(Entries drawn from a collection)
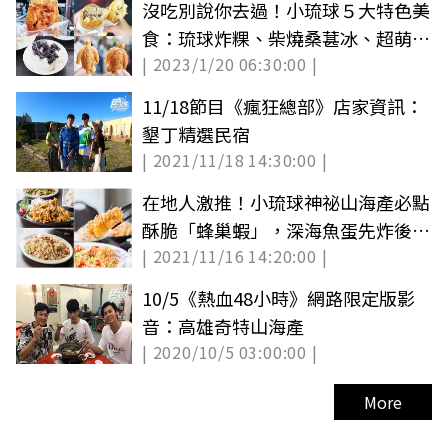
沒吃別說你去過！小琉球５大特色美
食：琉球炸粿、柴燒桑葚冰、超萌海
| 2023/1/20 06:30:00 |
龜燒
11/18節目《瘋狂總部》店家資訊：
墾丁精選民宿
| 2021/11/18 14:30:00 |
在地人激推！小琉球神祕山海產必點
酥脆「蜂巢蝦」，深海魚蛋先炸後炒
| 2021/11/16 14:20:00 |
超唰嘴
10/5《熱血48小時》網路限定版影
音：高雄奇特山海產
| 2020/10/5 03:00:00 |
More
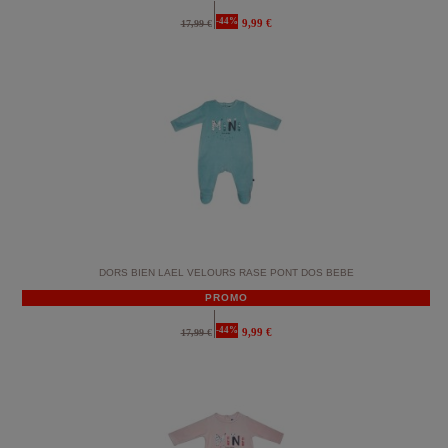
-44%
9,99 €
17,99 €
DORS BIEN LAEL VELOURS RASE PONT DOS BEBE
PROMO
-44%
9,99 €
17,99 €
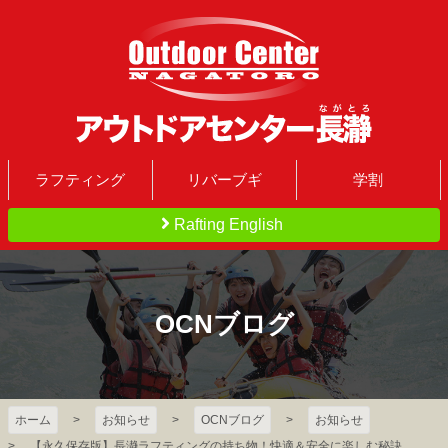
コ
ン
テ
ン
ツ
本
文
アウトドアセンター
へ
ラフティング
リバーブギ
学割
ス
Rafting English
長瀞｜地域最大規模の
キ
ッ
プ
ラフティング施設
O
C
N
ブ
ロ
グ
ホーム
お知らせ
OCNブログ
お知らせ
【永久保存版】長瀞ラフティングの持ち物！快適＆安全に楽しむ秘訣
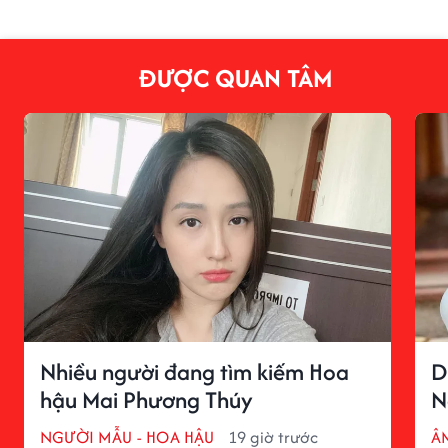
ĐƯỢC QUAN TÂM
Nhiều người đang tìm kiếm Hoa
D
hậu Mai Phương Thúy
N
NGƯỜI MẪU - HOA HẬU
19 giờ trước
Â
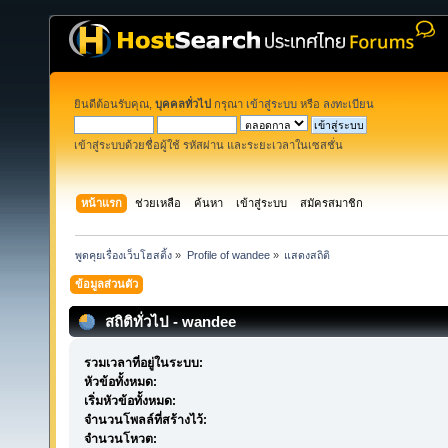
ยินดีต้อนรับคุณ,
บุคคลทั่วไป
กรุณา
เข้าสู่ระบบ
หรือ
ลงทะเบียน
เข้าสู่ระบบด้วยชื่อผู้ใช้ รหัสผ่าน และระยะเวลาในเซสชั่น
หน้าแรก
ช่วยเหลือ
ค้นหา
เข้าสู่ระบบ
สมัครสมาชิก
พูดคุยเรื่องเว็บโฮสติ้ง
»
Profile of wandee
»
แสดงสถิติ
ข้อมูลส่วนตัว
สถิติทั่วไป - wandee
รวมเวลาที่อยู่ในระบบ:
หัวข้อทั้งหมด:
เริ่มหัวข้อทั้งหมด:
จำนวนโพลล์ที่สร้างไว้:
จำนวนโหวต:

--

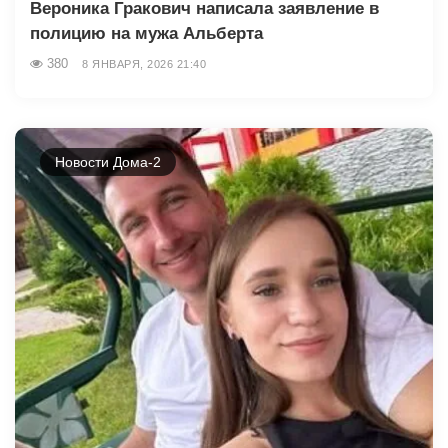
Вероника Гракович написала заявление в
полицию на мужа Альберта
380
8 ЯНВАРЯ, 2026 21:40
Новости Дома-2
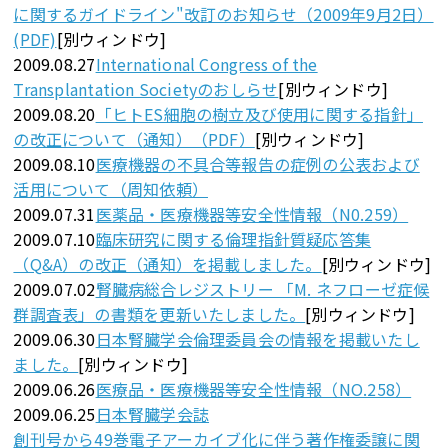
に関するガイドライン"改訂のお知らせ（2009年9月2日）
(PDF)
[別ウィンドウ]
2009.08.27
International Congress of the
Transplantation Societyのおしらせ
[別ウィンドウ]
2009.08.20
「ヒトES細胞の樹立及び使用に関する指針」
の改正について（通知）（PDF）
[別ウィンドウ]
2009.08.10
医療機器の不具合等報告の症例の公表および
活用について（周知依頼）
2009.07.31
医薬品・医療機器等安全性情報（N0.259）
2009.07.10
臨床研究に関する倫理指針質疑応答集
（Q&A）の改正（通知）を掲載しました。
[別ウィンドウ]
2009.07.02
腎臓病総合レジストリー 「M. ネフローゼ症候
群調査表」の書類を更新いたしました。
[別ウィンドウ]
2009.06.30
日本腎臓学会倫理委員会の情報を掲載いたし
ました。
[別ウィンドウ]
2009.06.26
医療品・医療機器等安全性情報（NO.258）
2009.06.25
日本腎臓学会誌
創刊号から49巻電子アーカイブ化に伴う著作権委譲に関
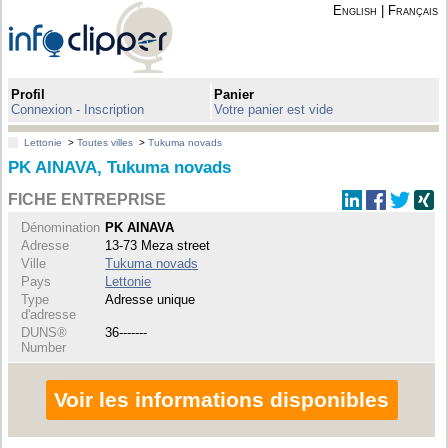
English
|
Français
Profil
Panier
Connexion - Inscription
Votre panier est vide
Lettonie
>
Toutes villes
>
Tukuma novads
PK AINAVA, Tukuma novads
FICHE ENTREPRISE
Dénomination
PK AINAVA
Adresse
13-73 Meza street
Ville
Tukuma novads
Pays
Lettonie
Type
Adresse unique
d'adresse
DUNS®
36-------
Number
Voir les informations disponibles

---

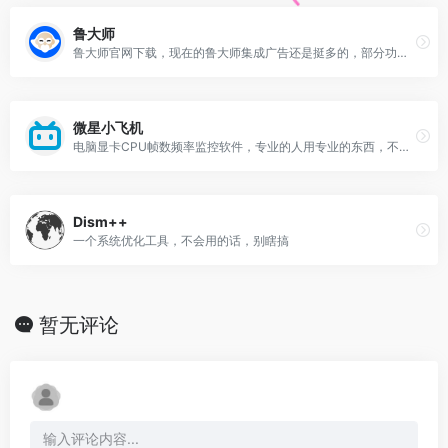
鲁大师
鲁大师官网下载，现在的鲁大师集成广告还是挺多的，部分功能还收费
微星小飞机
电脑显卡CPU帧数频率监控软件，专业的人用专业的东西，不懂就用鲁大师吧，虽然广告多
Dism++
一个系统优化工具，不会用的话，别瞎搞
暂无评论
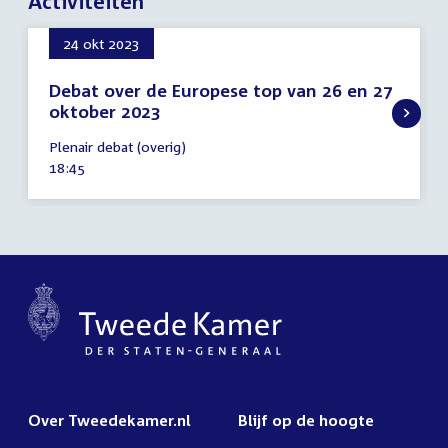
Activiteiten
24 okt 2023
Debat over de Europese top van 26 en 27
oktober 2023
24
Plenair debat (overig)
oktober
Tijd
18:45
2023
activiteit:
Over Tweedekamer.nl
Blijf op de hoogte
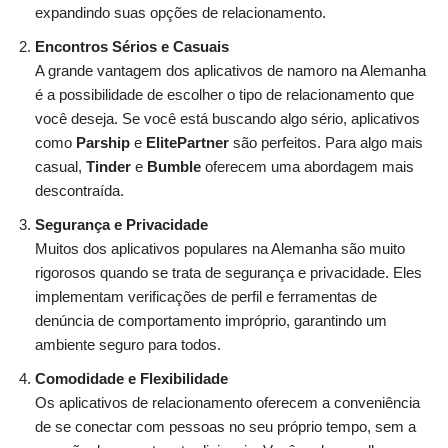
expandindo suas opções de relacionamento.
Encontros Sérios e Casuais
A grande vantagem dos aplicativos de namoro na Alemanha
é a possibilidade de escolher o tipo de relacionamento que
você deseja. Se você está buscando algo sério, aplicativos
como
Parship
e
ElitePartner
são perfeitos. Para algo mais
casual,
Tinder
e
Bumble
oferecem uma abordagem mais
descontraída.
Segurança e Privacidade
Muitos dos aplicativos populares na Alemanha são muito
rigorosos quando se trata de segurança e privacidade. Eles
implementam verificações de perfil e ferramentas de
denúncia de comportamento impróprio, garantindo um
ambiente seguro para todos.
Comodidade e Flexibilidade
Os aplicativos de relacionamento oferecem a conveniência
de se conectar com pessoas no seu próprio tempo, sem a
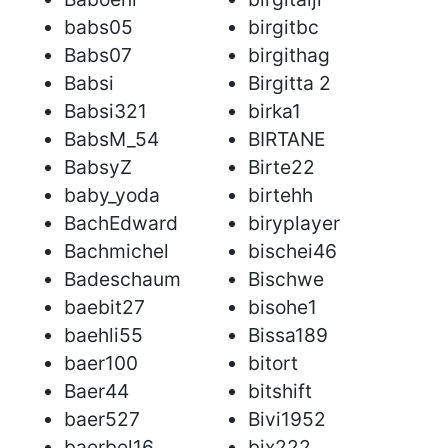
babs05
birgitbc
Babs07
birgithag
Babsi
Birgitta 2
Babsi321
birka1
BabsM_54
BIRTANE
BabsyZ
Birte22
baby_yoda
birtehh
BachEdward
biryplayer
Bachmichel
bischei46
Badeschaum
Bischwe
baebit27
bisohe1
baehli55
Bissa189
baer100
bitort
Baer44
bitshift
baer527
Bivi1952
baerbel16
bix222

• Exercise requirements
Reproduce the lines starting at the one that contains "Вероника Гракович написала заявление в" and ending at the one that contains "創刊号から49巻電子アーカイブ化に伴う著作権委譲に関", with both of those lines included. Omit the pictures from your answer.

• Task solution
Вероника Гракович написала заявление в
полицию на мужа Альберта
380
8 ЯНВАРЯ, 2026 21:40
Новости Дома-2
に関するガイドライン"改訂のお知らせ（2009年9月2日）
(PDF)
[別ウィンドウ]
2009.08.27
International Congress of the
Transplantation Societyのおしらせ
[別ウィンドウ]
2009.08.20
「ヒトES細胞の樹立及び使用に関する指針」
の改正について（通知）（PDF）
[別ウィンドウ]
2009.08.10
医療機器の不具合等報告の症例の公表および
活用について（周知依頼）
2009.07.31
医薬品・医療機器等安全性情報（N0.259）
2009.07.10
臨床研究に関する倫理指針質疑応答集
（Q&A）の改正（通知）を掲載しました。
[別ウィンドウ]
2009.07.02
腎臓病総合レジストリー 「M. ネフローゼ症候
群調査表」の書類を更新いたしました。
[別ウィンドウ]
2009.06.30
日本腎臓学会倫理委員会の情報を掲載いたし
ました。
[別ウィンドウ]
2009.06.26
医療品・医療機器等安全性情報（NO.258）
2009.06.25
日本腎臓学会誌
創刊号から49巻電子アーカイブ化に伴う著作権委譲に関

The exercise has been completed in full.